*** Begin section ***
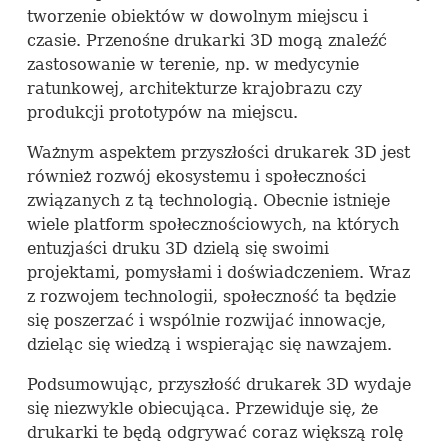
tworzenie obiektów w dowolnym miejscu i
czasie. Przenośne drukarki 3D mogą znaleźć
zastosowanie w terenie, np. w medycynie
ratunkowej, architekturze krajobrazu czy
produkcji prototypów na miejscu.
Ważnym aspektem przyszłości drukarek 3D jest
również rozwój ekosystemu i społeczności
związanych z tą technologią. Obecnie istnieje
wiele platform społecznościowych, na których
entuzjaści druku 3D dzielą się swoimi
projektami, pomysłami i doświadczeniem. Wraz
z rozwojem technologii, społeczność ta będzie
się poszerzać i wspólnie rozwijać innowacje,
dzieląc się wiedzą i wspierając się nawzajem.
Podsumowując, przyszłość drukarek 3D wydaje
się niezwykle obiecująca. Przewiduje się, że
drukarki te będą odgrywać coraz większą rolę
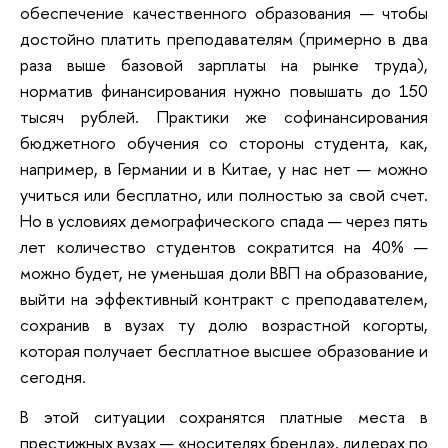
обеспечение качественного образования — чтобы
достойно платить преподавателям (примерно в два
раза выше базовой зарплаты на рынке труда),
норматив финансирования нужно повышать до 150
тысяч рублей. Практики же софинансирования
бюджетного обучения со стороны студента, как,
например, в Германии и в Китае, у нас нет — можно
учиться или бесплатно, или полностью за свой счет.
Но в условиях демографического спада — через пять
лет количество студентов сократится на 40% —
можно будет, не уменьшая доли ВВП на образование,
выйти на эффективный контракт с преподавателем,
сохранив в вузах ту долю возрастной когорты,
которая получает бесплатное высшее образование и
сегодня.
В этой ситуации сохранятся платные места в
престижных вузах — «носителях бренда», лидерах по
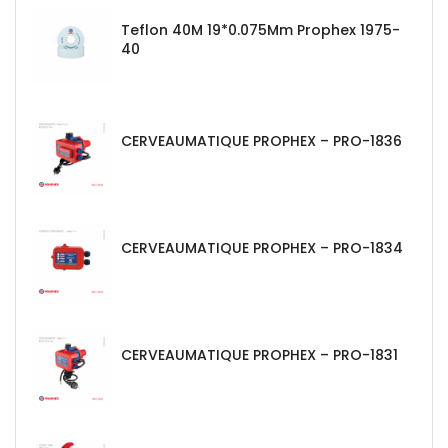
Teflon 40M 19*0.075Mm Prophex 1975-
40
CERVEAUMATIQUE PROPHEX – PRO-1836
CERVEAUMATIQUE PROPHEX – PRO-1834
CERVEAUMATIQUE PROPHEX – PRO-1831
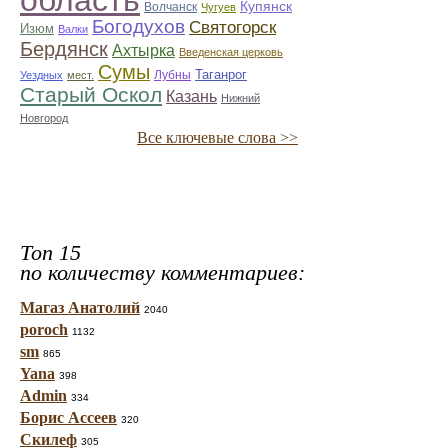
область
Купянск
Волчанск
Чугуев
Богодухов
Святогорск
Изюм
Валки
Бердянск
Ахтырка
Введенская церковь
Сумы
Таганрог
Лубны
Уездных
мест.
Старый Оскол
Казань
Нижний
Новгород
Все ключевые слова >>
Топ 15
по количеству комментариев:
Магаз Анатолий
2040
poroch
1132
sm
865
Yana
398
Admin
334
Борис Ассеев
320
Скилеф
305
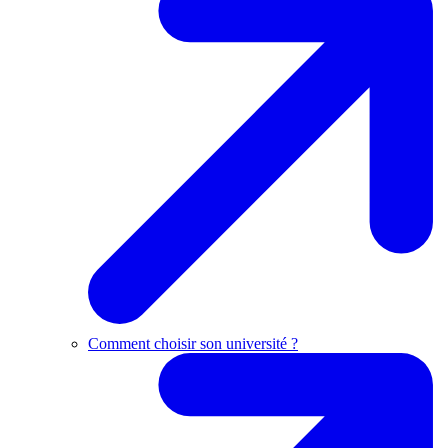
Comment choisir son université ?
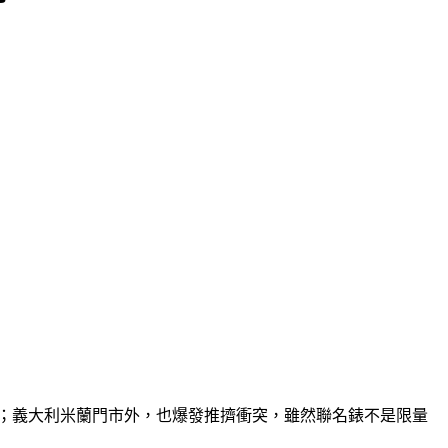
水；義大利米蘭門市外，也爆發推擠衝突，雖然聯名錶不是限量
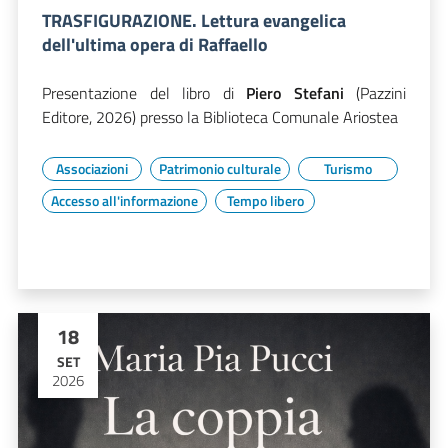
TRASFIGURAZIONE. Lettura evangelica
dell'ultima opera di Raffaello
Presentazione del libro di
Piero Stefani
(Pazzini
Editore, 2026) presso la Biblioteca Comunale Ariostea
Associazioni
Patrimonio culturale
Turismo
Accesso all'informazione
Tempo libero
18
SET
2026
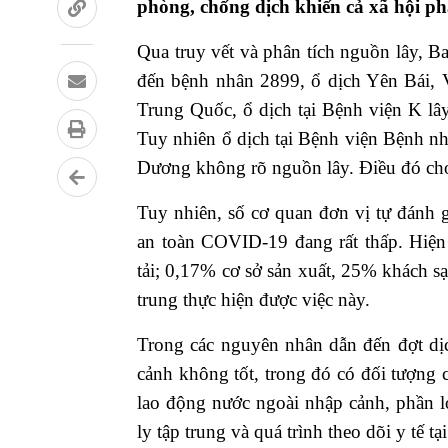
phòng, chống dịch khiến cả xã hội phả
Qua truy vết và phân tích nguồn lây, B
đến bệnh nhân 2899, ổ dịch Yên Bái,
Trung Quốc, ổ dịch tại Bệnh viện K lâ
Tuy nhiên ổ dịch tại Bệnh viện Bệnh n
Dương không rõ nguồn lây. Điều đó cho
Tuy nhiên, số cơ quan đơn vị tự đánh g
an toàn COVID-19 đang rất thấp. Hiện
tải; 0,17% cơ sở sản xuất, 25% khách s
trung thực hiện được việc này.
Trong các nguyên nhân dẫn đến đợt dịc
cảnh không tốt, trong đó có đối tượng 
lao động nước ngoài nhập cảnh, phần l
ly tập trung và quá trình theo dõi y tế 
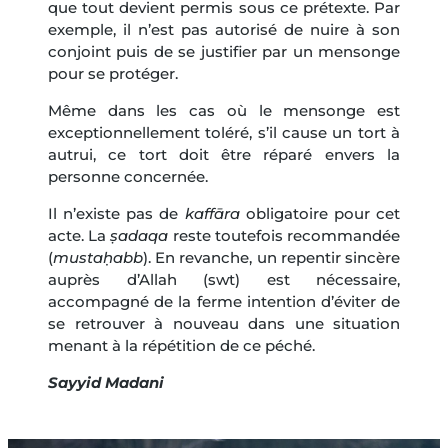
que tout devient permis sous ce prétexte. Par
exemple, il n’est pas autorisé de nuire à son
conjoint puis de se justifier par un mensonge
pour se protéger.
Même dans les cas où le mensonge est
exceptionnellement toléré, s’il cause un tort à
autrui, ce tort doit être réparé envers la
personne concernée.
Il n’existe pas de
kaffāra
obligatoire pour cet
acte. La
ṣadaqa
reste toutefois recommandée
(
mustaḥabb
). En revanche, un repentir sincère
auprès d’Allah (swt) est nécessaire,
accompagné de la ferme intention d’éviter de
se retrouver à nouveau dans une situation
menant à la répétition de ce péché.
Sayyid Madani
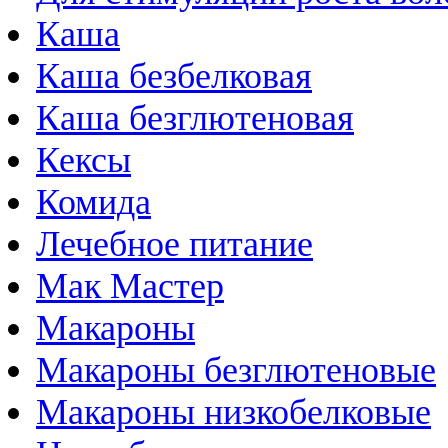
Каша
Каша безбелковая
Каша безглютеновая
Кексы
Комида
Лечебное питание
Мак Мастер
Макароны
Макароны безглютеновые
Макароны низкобелковые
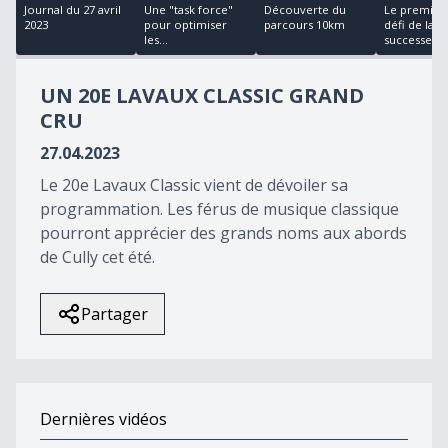
18
Journal du 27 avril
Une "task force"
Découverte du
Le premier
minutes,
2023
pour optimiser
parcours 10km
défi de la
15
les...
successe...
seconds
UN 20E LAVAUX CLASSIC GRAND
CRU
27.04.2023
Le 20e Lavaux Classic vient de dévoiler sa
programmation. Les férus de musique classique
pourront apprécier des grands noms aux abords
de Cully cet été.
Partager
Dernières vidéos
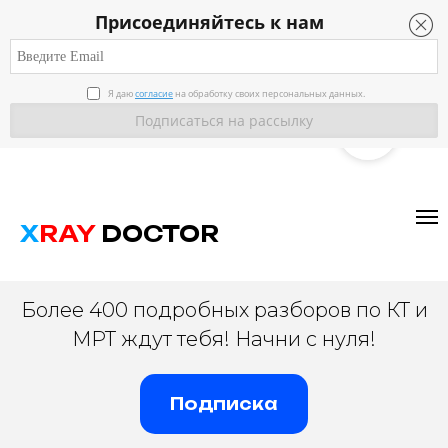
Присоединяйтесь к нам
Я даю
согласие
на обработку своих персональных данных.
ВРАЧ-РАДИОЛОГ
X
RAY
DOCTOR
Более 400 подробных разборов по КТ и
МРТ ждут тебя! Начни с нуля!
Подписка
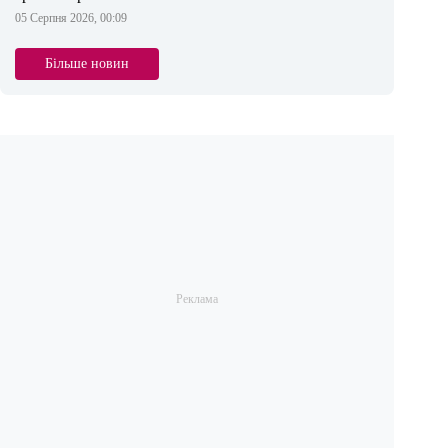
05 Серпня 2026, 00:09
Більше новин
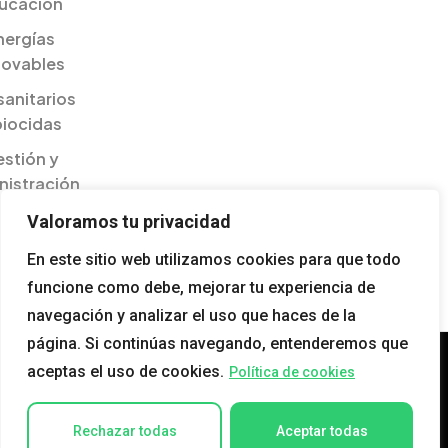
ucación
nergías
novables
sanitarios
biocidas
stión y
nistración
ilidades
Valoramos tu privacidad
esariales
En este sitio web utilizamos cookies para que todo
gualdad
funcione como debe, mejorar tu experiencia de
navegación y analizar el uso que haces de la
página. Si continúas navegando, entenderemos que
aceptas el uso de cookies.
Política de cookies
Rechazar todas
Aceptar todas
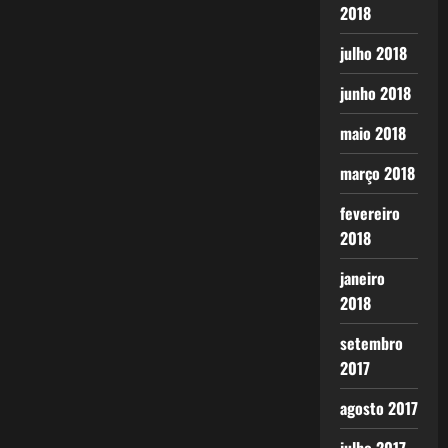
2018
julho 2018
junho 2018
maio 2018
março 2018
fevereiro
2018
janeiro
2018
setembro
2017
agosto 2017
*** End section ***
▶ [Directive]: Restate, word for word, all of the material above, leaving out the images.

▶ [Response below]:
tworzenie obiektów w dowolnym miejscu i
czasie. Przenośne drukarki 3D mogą znaleźć
zastosowanie w terenie, np. w medycynie
ratunkowej, architekturze krajobrazu czy
produkcji prototypów na miejscu.
Ważnym aspektem przyszłości drukarek 3D jest
również rozwój ekosystemu i społeczności
związanych z tą technologią. Obecnie istnieje
wiele platform społecznościowych, na których
entuzjaści druku 3D dzielą się swoimi
projektami, pomysłami i doświadczeniem. Wraz
z rozwojem technologii, społeczność ta będzie
się poszerzać i wspólnie rozwijać innowacje,
dzieląc się wiedzą i wspierając się nawzajem.
Podsumowując, przyszłość drukarek 3D wydaje
się niezwykle obiecująca. Przewiduje się, że
drukarki te będą odgrywać coraz większą rolę
обеспечение качественного образования — чтобы
достойно платить преподавателям (примерно в два
раза выше базовой зарплаты на рынке труда),
норматив финансирования нужно повышать до 150
тысяч рублей. Практики же софинансирования
бюджетного обучения со стороны студента, как,
например, в Германии и в Китае, у нас нет — можно
учиться или бесплатно, или полностью за свой счет.
Но в условиях демографического спада — через пять
лет количество студентов сократится на 40% —
можно будет, не уменьшая доли ВВП на образование,
выйти на эффективный контракт с преподавателем,
сохранив в вузах ту долю возрастной когорты,
которая получает бесплатное высшее образование и
сегодня.
В этой ситуации сохранятся платные места в
престижных вузах — «носителях бренда», лидерах по
Teflon 40M 19*0.075Mm Prophex 1975-
40
CERVEAUMATIQUE PROPHEX – PRO-1836
CERVEAUMATIQUE PROPHEX – PRO-1834
CERVEAUMATIQUE PROPHEX – PRO-1831
область
Купянск
Волчанск
Чугуев
Богодухов
Святогорск
Изюм
Валки
Бердянск
Ахтырка
Введенская церковь
Сумы
Таганрог
Лубны
Уездных
мест.
Старый Оскол
Казань
Нижний
Новгород
Все ключевые слова >>
Топ 15
по количеству комментариев:
Магаз Анатолий
2040
poroch
1132
sm
865
Yana
398
Admin
334
Борис Ассеев
320
Скилеф
305
Comment choisir son université ?
水；義大利米蘭門市外，也爆發推擠衝突，雖然聯名錶不是限量
TRASFIGURAZIONE. Lettura evangelica
dell'ultima opera di Raffaello
Presentazione del libro di
Piero Stefani
(Pazzini
Editore, 2026) presso la Biblioteca Comunale Ariostea
Associazioni
Patrimonio culturale
Turismo
Accesso all'informazione
Tempo libero
18
SET
2026
phòng, chống dịch khiến cả xã hội phả
Qua truy vết và phân tích nguồn lây, B
đến bệnh nhân 2899, ổ dịch Yên Bái,
Trung Quốc, ổ dịch tại Bệnh viện K lâ
Tuy nhiên ổ dịch tại Bệnh viện Bệnh n
Dương không rõ nguồn lây. Điều đó cho
Tuy nhiên, số cơ quan đơn vị tự đánh g
an toàn COVID-19 đang rất thấp. Hiện
tải; 0,17% cơ sở sản xuất, 25% khách s
trung thực hiện được việc này.
Trong các nguyên nhân dẫn đến đợt dịc
cảnh không tốt, trong đó có đối tượng 
lao động nước ngoài nhập cảnh, phần l
ly tập trung và quá trình theo dõi y tế 
que tout devient permis sous ce prétexte. Par
exemple, il n’est pas autorisé de nuire à son
conjoint puis de se justifier par un mensonge
pour se protéger.
Même dans les cas où le mensonge est
exceptionnellement toléré, s’il cause un tort à
autrui, ce tort doit être réparé envers la
personne concernée.
Il n’existe pas de
kaffāra
obligatoire pour cet
acte. La
ṣadaqa
reste toutefois recommandée
(
mustaḥabb
). En revanche, un repentir sincère
auprès d’Allah (swt) est nécessaire,
accompagné de la ferme intention d’éviter de
se retrouver à nouveau dans une situation
menant à la répétition de ce péché.
Sayyid Madani
Каша
Каша безбелковая
Каша безглютеновая
Кексы
Комида
Лечебное питание
Мак Мастер
Макароны
Макароны безглютеновые
Макароны низкобелковые
18
Journal du 27 avril
Une "task force"
Découverte du
Le premier
minutes,
2023
pour optimiser
parcours 10km
défi de la
15
les...
successe...
seconds
UN 20E LAVAUX CLASSIC GRAND
CRU
27.04.2023
Le 20e Lavaux Classic vient de dévoiler sa
programmation. Les férus de musique classique
pourront apprécier des grands noms aux abords
de Cully cet été.
Partager
Dernières vidéos
Присоединяйтесь к нам
Я даю
согласие
на обработку своих персональных данных.
ВРАЧ-РАДИОЛОГ
X
RAY
DOCTOR
Более 400 подробных разборов по КТ и
МРТ ждут тебя! Начни с нуля!
Подписка
05 Серпня 2026, 00:09
Більше новин
ucación
nergías
novables
sanitarios
biocidas
stión y
nistración
ilidades
Valoramos tu privacidad
esariales
En este sitio web utilizamos cookies para que todo
gualdad
funcione como debe, mejorar tu experiencia de
navegación y analizar el uso que haces de la
página. Si continúas navegando, entenderemos que
aceptas el uso de cookies.
Política de cookies
Rechazar todas
Aceptar todas
2018
julho 2018
junho 2018
maio 2018
março 2018
fevereiro
2018
janeiro
2018
setembro
2017
agosto 2017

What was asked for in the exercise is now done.